Key risk factors that could cause actual results to differ materially from those discussed in this report will include but not limited to the way world economies, currencies and interest rate environment may evolve going forward, general market conditions including fluctuations in charter rates and vessel values, financial market conditions including fluctuations in marketable securities value, counterparty risk, changes in demand in the dry bulk market, changes in operating expenses including bunker prices, crewing costs, drydocking and insurance costs, availability of financing and refinancing, inability to obtain restructuring or rescheduling of indebtedness from lenders in liquidity trough, changes in governmental rules and regulations or actions taken by regulatory authorities, potential liability from pending or future litigation, general domestic and international political conditions, potential disruption of shipping routes due to accidents, piracy or political events, and other important factors described from time to time in the reports filed by the Company.
OUTLOOK
2022 has largely been a good year for shipping, with the freight environment being steadily driven by a general robust demand for commodities worldwide. As discussed before, volatility is expected given any changes in monetary policies or material geo-political issues will affect business sentiment, or in some cases business practices or trade patterns will be affected. Shipping will not be shipping without a good dose of volatility.
In recent weeks, there has been a general slowdown in economic activities, primarily driven by the interest rate outlook which translates to increasing borrowing costs and correction of risk assets values, as well as a general expectation of a slower global economic growth going forward given geopolitical conflicts at multi frontiers. Freight rates of dry bulk shipping has been coming off as a result towards the latter of 2022.
When we look purely at the industry fundamentals, the supply of new vessels remain low, the industry outlook continues to point towards a relatively healthy freight market for our business operations. However, demand for commodities may become unexpectedly volatile. Transportation of certain commodities will undergo profound and complex changes given the variables that affect our business are a combination of industry specific, economical, as well as geopolitically driven. With COVID remaining to be a sporadic challenge depending on time and location, logistics of the transportation of goods and commodities continue to experience bottlenecks and disruptions are likely to continue to be present in the foreseeable future depending on countries and regions.

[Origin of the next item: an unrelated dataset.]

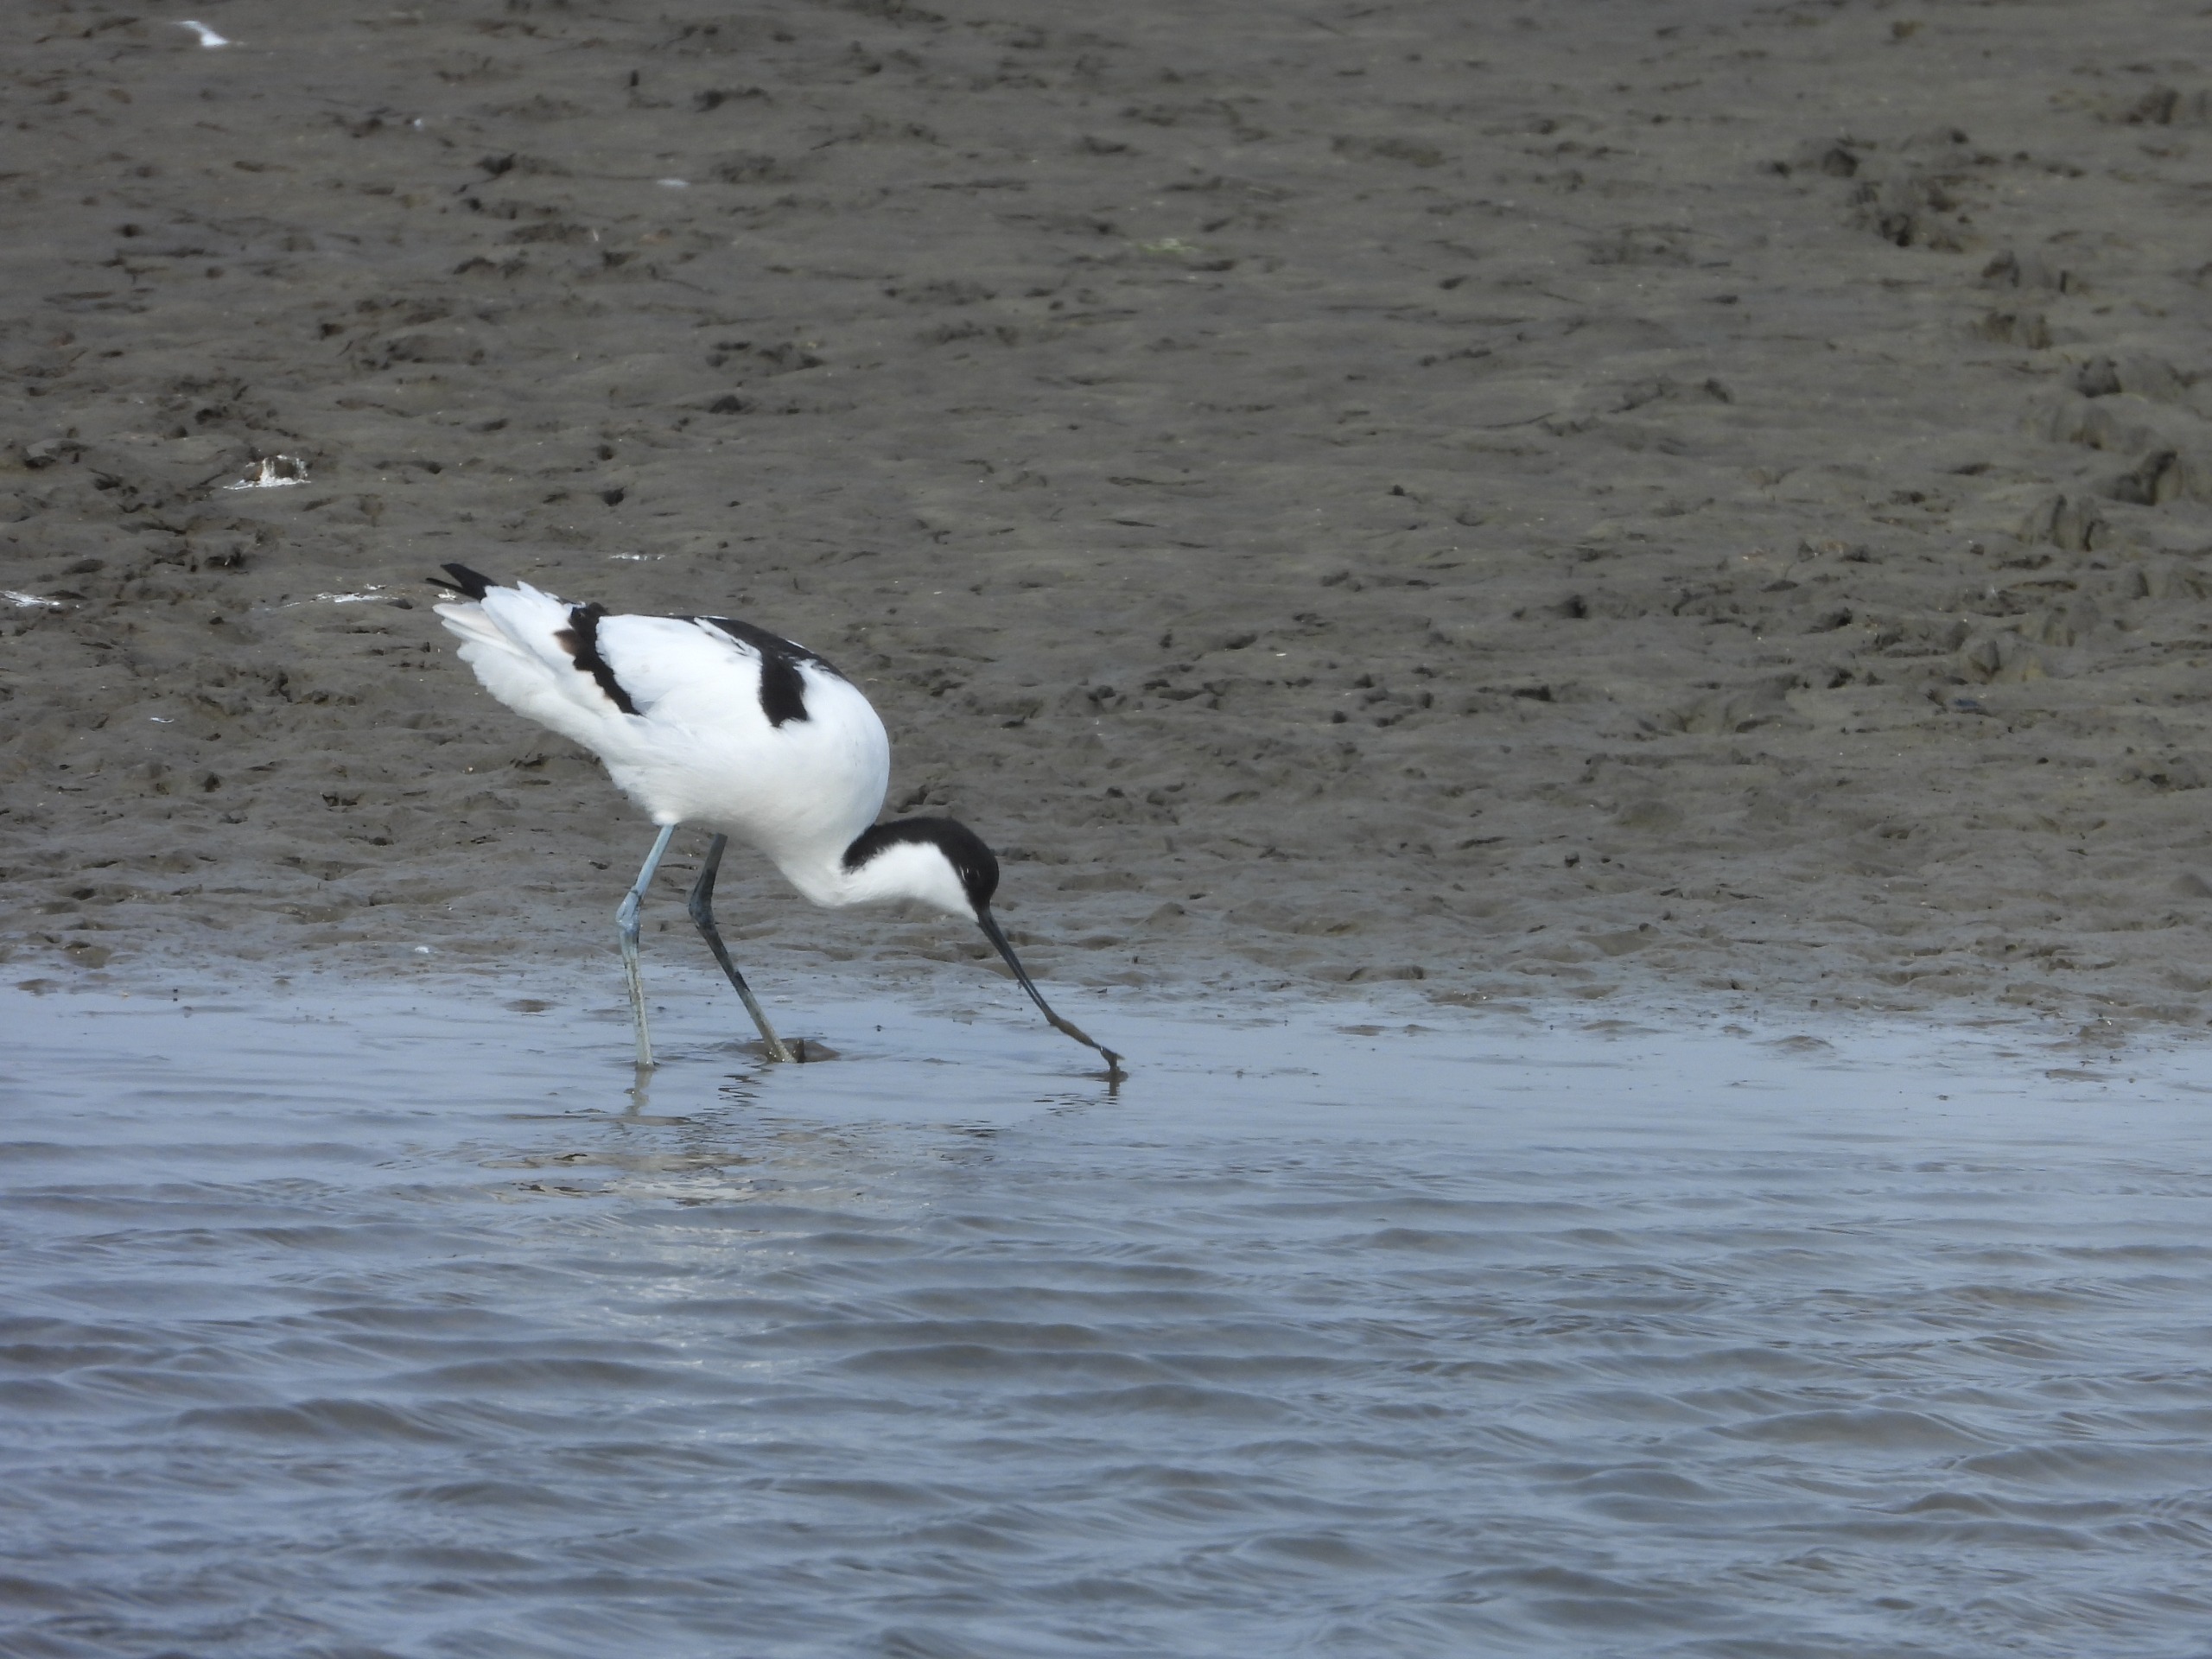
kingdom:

With the expected global dry bulk fleet growth at historical lows, and with no consensus in the shipping with regards to the next generation engine design to reduce carbon emission, new vessel orders are expected to be few. Looking ahead, this potentially highly favorable demand and supply dynamics is expected to continue , where our fleet is well positioned to benefit.
We remain alert to the increasingly frequent economic, geo-political, or other unforeseen surprises that can trigger volatility to our business performance, as well as the carrying value of our shipping assets and financial assets. We currently have no capital expenditure commitment in relation to newbuilding contracts, and will continue to focus on taking sensible and decisive actions to maintain a strong financial position.
On behalf of the Board of Directors of the Company, I would like to first express our heartfelt appreciation to our seafarers who have continued to remain professional under an extremely challenging environment, as well as all customers and stakeholders for their ongoing support.